** EXCERPTED TEXT follows **
That said, it’s important to know what these fees are so you’ll be aware of what you’ll be paying for. Although lenders may charge different fees for their invoice financing products, in general, you can expect to be charged for the following:
1. Application Fees
As the lenders perform a background check on your business, including your clients, they usually incur charges. While other lenders may forego this, others may pass the fees on to the borrowers. The application fee is then added to the total cost of the financing.
2. Origination Fees
The lenders may also charge an origination fee to cover the processing of the new invoice financing application, loan underwriting, and funding. The borrowers usually pay this fee upfront during the loan application process. This usually costs around 0.5% to 1% of the total funding amount.
3. Check Processing Fees
Check processing fees are basically the service charge associated with clearing a check from a bank. If a business prefers paying through checks, the lenders may pass on these charges to them.
4. Late payment fees
Once the invoice’s net terms are up and the customers still haven’t paid their invoices, the invoice financing company may also charge a late payment fee. Depending on the payment structure or schedule, they may charge a certain percentage for every week the invoice remains outstanding.
Frequently Asked Questions (FAQs) About Invoice Financing
Suppose you’ve already calculated your invoice financing costs using the calculator, and you find out that you can afford the repayments. Before moving forward with the application, it’s crucial to understand what invoice financing entails.
** End of EXCERPTED TEXT **
** DATA UNDER STUDY follows **
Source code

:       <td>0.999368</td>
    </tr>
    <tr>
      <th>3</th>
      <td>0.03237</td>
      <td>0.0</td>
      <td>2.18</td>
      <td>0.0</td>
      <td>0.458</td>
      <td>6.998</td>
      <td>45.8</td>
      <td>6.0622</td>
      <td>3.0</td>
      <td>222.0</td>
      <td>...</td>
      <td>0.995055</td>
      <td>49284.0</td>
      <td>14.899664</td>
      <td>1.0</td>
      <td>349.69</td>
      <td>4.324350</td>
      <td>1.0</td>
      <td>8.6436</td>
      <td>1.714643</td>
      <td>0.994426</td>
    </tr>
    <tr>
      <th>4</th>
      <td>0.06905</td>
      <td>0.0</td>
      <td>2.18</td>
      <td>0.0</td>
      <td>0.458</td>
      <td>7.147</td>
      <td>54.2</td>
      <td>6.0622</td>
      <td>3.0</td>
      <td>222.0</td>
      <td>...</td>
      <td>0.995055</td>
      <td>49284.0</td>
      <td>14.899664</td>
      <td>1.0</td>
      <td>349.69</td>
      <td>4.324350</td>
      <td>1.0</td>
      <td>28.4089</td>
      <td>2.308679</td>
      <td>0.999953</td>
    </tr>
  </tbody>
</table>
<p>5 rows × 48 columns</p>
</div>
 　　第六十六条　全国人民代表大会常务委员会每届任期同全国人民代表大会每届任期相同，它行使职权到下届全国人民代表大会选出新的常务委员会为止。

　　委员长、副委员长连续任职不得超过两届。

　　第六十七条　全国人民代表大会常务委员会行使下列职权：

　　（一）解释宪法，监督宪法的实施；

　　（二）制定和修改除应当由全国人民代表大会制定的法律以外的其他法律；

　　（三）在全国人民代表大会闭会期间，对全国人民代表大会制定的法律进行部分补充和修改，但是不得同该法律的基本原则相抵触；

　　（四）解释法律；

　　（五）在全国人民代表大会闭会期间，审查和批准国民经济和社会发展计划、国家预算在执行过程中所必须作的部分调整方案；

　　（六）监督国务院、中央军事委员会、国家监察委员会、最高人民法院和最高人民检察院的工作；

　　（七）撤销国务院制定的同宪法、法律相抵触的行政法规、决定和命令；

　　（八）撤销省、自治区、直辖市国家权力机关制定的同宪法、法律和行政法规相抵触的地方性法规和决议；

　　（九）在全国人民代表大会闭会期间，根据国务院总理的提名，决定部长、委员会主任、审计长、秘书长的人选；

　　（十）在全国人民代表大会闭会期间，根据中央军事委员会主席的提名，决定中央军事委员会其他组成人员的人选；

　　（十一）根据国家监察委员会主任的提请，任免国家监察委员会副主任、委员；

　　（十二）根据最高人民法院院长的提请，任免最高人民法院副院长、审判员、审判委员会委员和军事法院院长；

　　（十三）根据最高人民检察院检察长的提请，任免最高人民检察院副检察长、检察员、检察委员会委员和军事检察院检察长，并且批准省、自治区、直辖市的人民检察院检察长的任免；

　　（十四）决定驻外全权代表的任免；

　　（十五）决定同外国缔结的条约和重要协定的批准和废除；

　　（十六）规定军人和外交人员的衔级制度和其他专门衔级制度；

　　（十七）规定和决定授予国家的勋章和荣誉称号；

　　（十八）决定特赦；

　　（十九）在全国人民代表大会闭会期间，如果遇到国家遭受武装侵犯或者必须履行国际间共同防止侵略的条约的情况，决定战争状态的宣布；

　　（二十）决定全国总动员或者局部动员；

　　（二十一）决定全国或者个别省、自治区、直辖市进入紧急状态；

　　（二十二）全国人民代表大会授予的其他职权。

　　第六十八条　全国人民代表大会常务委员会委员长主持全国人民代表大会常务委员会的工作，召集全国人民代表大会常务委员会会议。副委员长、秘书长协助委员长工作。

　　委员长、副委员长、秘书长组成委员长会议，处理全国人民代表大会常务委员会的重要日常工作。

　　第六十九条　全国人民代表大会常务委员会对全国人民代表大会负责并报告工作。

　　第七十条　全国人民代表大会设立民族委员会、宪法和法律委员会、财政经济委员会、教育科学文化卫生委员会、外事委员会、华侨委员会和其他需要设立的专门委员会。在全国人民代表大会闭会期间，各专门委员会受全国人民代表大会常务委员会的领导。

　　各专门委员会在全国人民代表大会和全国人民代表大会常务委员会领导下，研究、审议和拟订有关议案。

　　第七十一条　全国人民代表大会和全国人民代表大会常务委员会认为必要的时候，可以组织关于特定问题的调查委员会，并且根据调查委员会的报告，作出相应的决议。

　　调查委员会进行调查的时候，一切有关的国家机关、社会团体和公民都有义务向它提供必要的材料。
** End of DATA UNDER STUDY **
WHAT THIS EXERCISE ASKS:
A - Return the passage of the invoice financing text starting at "Frequently Asked Questions" and ending at "invoice financing entails.".
B - Collect every line of the records that contains the string "在全国人民代表大会闭会期间".
The text and the records have no connection to each other.

ANSWERS BY ITEM:
A -
Frequently Asked Questions (FAQs) About Invoice Financing
Suppose you’ve already calculated your invoice financing costs using the calculator, and you find out that you can afford the repayments. Before moving forward with the application, it’s crucial to understand what invoice financing entails.

B -
　　（三）在全国人民代表大会闭会期间，对全国人民代表大会制定的法律进行部分补充和修改，但是不得同该法律的基本原则相抵触；
　　（五）在全国人民代表大会闭会期间，审查和批准国民经济和社会发展计划、国家预算在执行过程中所必须作的部分调整方案；
　　（九）在全国人民代表大会闭会期间，根据国务院总理的提名，决定部长、委员会主任、审计长、秘书长的人选；
　　（十）在全国人民代表大会闭会期间，根据中央军事委员会主席的提名，决定中央军事委员会其他组成人员的人选；
　　（十九）在全国人民代表大会闭会期间，如果遇到国家遭受武装侵犯或者必须履行国际间共同防止侵略的条约的情况，决定战争状态的宣布；
　　第七十条　全国人民代表大会设立民族委员会、宪法和法律委员会、财政经济委员会、教育科学文化卫生委员会、外事委员会、华侨委员会和其他需要设立的专门委员会。在全国人民代表大会闭会期间，各专门委员会受全国人民代表大会常务委员会的领导。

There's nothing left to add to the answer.